**Your instructions**
Rewrite the algorithmic trading text from the words "For years, investment" through "to improve themselves.", swapping "investment management companies" for "asset management firms".

Bank of America’s AI chatbot Erica (a play on the bank’s name) is a leading chatbot in the banking industry. The digital assistant, which is available through voice or message chat on the bank’s mobile app, helps customers make faster and smarter decisions. Instead of navigating the app’s UI, customers can command Erica to, for example, send money to a friend or pay a bill. The chatbot’s AI engine also leverages analytics to assist customers in managing their personal finance.

Algorithmic trading

For years, investment management companies have relied on large statistical models built by data scientists to make trades. However, these models are often static, require human intervention, and don’t perform as well when the market changes. Therefore, funds are increasingly migrating towards true artificial intelligence models that analyze large volumes of data and continue to improve themselves.

Sentient Technologies, an AI company based in San Francisco that also runs a hedge fund, has developed an algorithm that ingests millions of data points to find trading patterns and forecast trends, which enable it to make successful stock trading decisions. Sentient runs trillions of simulated trading scenarios created from the vast amounts of public data available online. Its algorithms use those scenarios to identify and blend successful trading patterns and devise new strategies. These techniques enable the startup to squeeze 1,800 days of trading into a few minutes. Successful trading strategies, which it calls “genes,” are then tested in live trading, where they evolve autonomously as they gain experience.

**Supplied entries**
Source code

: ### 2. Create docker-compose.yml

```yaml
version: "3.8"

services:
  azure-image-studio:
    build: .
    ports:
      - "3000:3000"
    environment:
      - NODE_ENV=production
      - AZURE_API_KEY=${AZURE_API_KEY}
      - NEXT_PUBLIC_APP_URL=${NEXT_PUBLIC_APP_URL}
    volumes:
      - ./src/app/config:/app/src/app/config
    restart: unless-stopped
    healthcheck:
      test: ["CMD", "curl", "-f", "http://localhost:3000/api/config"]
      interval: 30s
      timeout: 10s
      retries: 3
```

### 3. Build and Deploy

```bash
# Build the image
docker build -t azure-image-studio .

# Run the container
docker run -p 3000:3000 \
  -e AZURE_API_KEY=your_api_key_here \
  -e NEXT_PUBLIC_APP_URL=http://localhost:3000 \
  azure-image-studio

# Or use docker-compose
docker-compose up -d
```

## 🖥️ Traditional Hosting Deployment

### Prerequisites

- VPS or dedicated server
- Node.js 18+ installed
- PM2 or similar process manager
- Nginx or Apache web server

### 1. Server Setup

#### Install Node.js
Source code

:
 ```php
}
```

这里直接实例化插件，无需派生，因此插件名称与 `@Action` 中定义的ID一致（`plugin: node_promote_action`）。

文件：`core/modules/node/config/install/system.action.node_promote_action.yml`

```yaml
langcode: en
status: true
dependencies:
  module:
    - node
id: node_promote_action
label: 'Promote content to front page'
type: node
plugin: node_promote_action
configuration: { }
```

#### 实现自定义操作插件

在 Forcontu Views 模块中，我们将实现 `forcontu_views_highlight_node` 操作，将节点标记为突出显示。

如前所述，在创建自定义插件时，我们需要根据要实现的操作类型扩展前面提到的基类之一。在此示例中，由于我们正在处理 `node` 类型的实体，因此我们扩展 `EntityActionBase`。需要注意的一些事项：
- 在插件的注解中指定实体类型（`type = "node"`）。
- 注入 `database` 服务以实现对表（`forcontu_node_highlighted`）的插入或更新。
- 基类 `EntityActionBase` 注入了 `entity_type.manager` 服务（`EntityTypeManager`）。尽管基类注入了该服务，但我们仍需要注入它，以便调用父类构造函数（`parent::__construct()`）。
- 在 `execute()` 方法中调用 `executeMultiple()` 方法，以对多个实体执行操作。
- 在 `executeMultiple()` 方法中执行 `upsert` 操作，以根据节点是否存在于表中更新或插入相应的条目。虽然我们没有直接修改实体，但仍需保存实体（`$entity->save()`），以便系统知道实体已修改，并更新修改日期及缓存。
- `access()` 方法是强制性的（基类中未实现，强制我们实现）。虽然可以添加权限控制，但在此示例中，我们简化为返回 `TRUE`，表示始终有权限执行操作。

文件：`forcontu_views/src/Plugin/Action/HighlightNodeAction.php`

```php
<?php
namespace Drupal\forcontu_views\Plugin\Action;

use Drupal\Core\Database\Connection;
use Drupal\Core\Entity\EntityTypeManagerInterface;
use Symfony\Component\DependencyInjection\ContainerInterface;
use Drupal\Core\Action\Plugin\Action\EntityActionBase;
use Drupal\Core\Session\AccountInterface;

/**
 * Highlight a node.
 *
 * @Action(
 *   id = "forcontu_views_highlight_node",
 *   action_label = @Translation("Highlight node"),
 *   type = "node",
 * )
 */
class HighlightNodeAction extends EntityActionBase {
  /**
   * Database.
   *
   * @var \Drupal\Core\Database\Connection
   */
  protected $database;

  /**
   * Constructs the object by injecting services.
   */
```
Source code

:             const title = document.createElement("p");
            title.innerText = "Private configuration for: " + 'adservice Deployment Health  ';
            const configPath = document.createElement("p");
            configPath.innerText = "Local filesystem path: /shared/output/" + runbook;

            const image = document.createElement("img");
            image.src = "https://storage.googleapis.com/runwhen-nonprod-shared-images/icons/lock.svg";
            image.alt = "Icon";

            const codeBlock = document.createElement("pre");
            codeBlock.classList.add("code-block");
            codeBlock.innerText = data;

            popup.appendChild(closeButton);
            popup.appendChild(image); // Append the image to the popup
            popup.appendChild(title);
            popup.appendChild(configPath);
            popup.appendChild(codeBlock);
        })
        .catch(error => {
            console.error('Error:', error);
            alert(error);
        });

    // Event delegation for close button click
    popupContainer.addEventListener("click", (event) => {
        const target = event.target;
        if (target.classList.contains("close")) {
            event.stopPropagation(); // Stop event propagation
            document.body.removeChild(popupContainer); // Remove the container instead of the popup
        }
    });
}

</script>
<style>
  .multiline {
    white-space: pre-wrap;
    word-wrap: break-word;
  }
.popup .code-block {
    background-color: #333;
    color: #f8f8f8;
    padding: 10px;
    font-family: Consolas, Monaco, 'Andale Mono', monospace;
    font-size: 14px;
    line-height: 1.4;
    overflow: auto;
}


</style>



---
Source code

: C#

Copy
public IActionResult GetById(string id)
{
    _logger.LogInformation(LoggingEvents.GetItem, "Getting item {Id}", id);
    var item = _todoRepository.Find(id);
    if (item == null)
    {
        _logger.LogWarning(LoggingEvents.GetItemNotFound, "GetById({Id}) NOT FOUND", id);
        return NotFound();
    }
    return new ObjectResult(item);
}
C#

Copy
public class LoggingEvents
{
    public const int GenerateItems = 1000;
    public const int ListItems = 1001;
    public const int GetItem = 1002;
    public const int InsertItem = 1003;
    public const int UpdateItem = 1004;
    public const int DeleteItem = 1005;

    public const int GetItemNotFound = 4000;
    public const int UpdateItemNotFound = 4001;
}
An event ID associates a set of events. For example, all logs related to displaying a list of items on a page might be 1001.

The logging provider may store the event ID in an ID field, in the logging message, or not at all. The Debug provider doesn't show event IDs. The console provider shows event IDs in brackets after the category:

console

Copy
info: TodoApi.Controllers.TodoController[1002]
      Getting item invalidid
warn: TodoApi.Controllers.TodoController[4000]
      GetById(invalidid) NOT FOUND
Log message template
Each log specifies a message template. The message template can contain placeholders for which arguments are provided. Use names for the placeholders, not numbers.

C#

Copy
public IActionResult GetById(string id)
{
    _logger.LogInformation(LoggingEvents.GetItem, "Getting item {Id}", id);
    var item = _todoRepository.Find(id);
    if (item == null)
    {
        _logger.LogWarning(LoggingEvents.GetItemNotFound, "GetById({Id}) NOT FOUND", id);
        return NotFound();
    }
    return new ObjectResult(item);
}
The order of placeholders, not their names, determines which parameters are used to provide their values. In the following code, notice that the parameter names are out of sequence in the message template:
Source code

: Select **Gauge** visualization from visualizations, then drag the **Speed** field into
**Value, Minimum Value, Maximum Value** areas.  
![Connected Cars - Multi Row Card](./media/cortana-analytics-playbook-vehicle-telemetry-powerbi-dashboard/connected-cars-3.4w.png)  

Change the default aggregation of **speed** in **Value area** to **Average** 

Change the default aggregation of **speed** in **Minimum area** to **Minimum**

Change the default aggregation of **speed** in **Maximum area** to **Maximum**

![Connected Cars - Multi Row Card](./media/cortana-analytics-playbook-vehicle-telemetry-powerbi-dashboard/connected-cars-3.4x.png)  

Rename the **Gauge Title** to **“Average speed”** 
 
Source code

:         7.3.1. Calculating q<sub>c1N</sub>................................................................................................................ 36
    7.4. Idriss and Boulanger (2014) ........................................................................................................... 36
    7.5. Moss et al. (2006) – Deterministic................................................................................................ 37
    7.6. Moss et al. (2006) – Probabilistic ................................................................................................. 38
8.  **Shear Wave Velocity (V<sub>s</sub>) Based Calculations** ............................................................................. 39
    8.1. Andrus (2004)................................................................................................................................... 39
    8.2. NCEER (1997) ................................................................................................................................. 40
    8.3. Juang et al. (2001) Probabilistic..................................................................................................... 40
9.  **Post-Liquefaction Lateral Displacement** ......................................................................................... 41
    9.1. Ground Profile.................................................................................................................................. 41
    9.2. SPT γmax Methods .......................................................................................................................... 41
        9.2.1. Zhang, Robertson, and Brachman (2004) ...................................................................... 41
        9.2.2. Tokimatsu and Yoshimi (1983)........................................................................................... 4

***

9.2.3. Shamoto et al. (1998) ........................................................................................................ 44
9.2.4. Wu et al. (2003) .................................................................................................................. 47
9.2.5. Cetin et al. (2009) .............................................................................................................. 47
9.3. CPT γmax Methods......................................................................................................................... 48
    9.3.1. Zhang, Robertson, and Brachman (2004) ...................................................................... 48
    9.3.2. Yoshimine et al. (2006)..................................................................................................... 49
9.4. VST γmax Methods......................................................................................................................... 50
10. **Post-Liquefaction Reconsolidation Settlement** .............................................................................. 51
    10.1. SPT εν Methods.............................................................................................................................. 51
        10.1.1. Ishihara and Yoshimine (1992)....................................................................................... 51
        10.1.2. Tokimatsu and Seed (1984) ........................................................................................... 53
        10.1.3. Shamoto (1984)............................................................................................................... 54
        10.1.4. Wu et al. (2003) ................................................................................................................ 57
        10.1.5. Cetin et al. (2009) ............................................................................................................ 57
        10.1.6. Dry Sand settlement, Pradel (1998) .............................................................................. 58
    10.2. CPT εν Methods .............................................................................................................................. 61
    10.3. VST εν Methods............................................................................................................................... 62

**Task answer**
For years, asset management firms have relied on large statistical models built by data scientists to make trades. However, these models are often static, require human intervention, and don’t perform as well when the market changes. Therefore, funds are increasingly migrating towards true artificial intelligence models that analyze large volumes of data and continue to improve themselves.